Show all lines containing "editing" from the data below.

Stored items
'''
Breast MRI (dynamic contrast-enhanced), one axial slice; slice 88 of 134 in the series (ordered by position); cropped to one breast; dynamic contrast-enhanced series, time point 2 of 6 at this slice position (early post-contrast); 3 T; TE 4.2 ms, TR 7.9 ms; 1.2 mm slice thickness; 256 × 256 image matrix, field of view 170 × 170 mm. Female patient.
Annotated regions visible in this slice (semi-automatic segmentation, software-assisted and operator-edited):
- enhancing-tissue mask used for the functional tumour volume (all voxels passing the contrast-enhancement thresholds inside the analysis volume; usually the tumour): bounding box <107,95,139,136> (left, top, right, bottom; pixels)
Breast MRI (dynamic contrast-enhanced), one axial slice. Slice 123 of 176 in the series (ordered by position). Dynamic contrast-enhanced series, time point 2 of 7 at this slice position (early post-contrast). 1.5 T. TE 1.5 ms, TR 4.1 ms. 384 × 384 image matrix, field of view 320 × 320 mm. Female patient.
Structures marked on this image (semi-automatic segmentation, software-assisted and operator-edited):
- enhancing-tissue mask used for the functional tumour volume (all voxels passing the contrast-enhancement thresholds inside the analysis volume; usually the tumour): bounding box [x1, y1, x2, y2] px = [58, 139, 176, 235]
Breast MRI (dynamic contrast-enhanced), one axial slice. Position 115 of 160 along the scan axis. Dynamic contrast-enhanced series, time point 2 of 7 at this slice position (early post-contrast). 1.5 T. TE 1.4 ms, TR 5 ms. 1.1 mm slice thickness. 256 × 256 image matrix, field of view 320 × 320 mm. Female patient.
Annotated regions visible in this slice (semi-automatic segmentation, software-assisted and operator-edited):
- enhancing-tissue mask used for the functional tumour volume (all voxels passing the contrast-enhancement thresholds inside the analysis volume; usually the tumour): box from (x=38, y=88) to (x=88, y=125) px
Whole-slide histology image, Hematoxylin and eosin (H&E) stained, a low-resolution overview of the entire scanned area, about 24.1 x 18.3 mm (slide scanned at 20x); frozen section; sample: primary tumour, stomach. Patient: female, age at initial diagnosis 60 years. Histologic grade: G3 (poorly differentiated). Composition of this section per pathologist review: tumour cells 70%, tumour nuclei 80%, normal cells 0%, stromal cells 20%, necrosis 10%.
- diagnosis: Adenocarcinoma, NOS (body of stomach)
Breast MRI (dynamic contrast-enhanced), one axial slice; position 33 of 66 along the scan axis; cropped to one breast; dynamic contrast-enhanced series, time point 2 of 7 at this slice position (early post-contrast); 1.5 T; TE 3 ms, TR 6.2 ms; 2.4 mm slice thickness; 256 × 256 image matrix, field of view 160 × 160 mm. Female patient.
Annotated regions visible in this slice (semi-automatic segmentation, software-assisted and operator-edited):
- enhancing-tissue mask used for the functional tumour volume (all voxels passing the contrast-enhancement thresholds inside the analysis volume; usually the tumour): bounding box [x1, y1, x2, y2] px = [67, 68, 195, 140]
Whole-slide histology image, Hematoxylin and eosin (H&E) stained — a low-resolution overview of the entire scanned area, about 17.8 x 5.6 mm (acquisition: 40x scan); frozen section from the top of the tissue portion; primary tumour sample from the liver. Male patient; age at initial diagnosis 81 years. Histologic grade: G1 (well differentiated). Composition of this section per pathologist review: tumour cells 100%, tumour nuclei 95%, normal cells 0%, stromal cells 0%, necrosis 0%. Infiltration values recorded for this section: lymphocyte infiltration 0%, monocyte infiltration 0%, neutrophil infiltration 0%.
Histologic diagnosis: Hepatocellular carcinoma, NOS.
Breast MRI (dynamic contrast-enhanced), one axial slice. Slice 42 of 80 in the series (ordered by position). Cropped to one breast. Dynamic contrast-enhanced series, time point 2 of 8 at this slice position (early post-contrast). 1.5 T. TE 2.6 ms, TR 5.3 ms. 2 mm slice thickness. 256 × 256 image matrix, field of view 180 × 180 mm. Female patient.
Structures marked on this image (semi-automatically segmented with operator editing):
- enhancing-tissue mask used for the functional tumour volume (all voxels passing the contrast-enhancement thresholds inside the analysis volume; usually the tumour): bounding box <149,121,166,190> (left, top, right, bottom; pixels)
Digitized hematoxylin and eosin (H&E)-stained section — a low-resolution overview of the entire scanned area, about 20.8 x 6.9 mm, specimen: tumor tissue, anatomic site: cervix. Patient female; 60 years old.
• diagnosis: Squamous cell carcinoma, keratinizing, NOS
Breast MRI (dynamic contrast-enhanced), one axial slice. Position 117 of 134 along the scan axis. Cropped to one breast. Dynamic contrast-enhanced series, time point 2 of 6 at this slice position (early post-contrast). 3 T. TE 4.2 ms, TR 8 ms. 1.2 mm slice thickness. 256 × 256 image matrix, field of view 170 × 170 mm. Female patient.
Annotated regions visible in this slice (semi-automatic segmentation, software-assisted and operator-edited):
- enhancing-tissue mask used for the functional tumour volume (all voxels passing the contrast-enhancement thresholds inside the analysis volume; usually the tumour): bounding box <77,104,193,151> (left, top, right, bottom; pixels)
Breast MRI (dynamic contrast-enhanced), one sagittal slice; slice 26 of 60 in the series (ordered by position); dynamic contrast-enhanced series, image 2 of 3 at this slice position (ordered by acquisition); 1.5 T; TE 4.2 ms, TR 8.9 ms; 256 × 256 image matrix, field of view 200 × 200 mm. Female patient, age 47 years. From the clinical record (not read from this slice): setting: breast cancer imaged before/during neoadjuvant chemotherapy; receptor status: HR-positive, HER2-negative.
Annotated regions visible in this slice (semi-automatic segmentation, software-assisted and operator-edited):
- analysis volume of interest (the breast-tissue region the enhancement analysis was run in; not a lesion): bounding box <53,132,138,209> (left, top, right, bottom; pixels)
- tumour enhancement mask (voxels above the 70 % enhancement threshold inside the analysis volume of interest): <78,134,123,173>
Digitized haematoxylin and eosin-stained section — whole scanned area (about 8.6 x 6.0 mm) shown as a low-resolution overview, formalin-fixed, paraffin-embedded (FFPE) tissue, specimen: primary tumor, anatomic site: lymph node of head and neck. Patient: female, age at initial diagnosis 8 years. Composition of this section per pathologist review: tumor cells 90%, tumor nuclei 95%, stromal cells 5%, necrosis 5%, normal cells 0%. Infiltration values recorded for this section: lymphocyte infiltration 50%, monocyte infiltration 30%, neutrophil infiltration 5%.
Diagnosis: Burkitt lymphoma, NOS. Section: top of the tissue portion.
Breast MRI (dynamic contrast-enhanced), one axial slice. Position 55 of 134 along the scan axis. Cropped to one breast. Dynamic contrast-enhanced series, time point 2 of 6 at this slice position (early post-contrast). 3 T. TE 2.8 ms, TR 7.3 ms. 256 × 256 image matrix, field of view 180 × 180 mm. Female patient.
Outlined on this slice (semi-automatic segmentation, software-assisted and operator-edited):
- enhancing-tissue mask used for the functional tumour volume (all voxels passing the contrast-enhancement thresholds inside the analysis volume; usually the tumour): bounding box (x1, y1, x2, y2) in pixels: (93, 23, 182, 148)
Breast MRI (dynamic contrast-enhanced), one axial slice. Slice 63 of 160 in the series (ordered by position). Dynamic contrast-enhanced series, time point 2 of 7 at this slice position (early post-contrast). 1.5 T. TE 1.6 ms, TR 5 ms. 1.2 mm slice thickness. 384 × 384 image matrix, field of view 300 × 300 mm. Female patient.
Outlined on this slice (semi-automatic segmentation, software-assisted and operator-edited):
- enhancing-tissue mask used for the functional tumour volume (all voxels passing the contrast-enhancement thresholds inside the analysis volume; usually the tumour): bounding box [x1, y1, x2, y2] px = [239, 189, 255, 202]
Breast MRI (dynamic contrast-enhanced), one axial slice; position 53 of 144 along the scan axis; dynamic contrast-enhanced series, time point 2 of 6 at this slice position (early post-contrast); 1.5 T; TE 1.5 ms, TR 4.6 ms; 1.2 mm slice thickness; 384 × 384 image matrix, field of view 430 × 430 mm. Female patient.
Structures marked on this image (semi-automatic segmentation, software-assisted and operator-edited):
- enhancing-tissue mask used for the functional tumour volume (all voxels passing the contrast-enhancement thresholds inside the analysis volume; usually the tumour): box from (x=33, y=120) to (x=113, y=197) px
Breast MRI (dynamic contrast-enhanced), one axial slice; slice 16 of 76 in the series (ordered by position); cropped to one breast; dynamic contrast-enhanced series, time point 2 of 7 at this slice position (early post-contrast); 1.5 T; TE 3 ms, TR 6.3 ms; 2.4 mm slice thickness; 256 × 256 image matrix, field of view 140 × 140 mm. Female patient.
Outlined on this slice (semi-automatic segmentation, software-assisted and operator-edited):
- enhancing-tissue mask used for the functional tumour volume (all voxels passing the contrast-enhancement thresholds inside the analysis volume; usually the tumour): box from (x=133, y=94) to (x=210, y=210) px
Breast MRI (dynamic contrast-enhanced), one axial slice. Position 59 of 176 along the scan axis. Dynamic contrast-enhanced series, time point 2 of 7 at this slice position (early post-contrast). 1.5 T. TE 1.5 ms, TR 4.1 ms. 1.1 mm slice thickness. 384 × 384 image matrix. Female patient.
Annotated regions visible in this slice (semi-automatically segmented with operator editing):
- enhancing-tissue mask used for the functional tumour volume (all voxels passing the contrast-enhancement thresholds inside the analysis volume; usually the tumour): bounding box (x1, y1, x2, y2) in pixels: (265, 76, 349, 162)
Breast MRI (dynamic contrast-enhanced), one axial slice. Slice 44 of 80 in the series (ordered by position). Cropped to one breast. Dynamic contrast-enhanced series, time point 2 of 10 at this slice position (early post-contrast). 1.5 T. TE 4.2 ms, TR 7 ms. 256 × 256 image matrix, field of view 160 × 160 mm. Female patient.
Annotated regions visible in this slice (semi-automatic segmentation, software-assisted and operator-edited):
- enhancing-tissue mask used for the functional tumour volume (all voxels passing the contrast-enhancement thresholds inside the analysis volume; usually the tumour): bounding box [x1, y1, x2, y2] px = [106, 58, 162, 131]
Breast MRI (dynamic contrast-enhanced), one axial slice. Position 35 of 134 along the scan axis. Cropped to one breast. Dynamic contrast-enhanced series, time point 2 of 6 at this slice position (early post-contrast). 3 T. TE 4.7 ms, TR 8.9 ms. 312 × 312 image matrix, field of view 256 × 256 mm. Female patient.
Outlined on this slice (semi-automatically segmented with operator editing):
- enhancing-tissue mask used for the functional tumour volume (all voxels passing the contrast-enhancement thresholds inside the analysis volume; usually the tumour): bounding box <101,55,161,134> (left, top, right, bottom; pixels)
'''
● Response to this task
Structures marked on this image (semi-automatically segmented with operator editing):
Annotated regions visible in this slice (semi-automatically segmented with operator editing):
Outlined on this slice (semi-automatically segmented with operator editing):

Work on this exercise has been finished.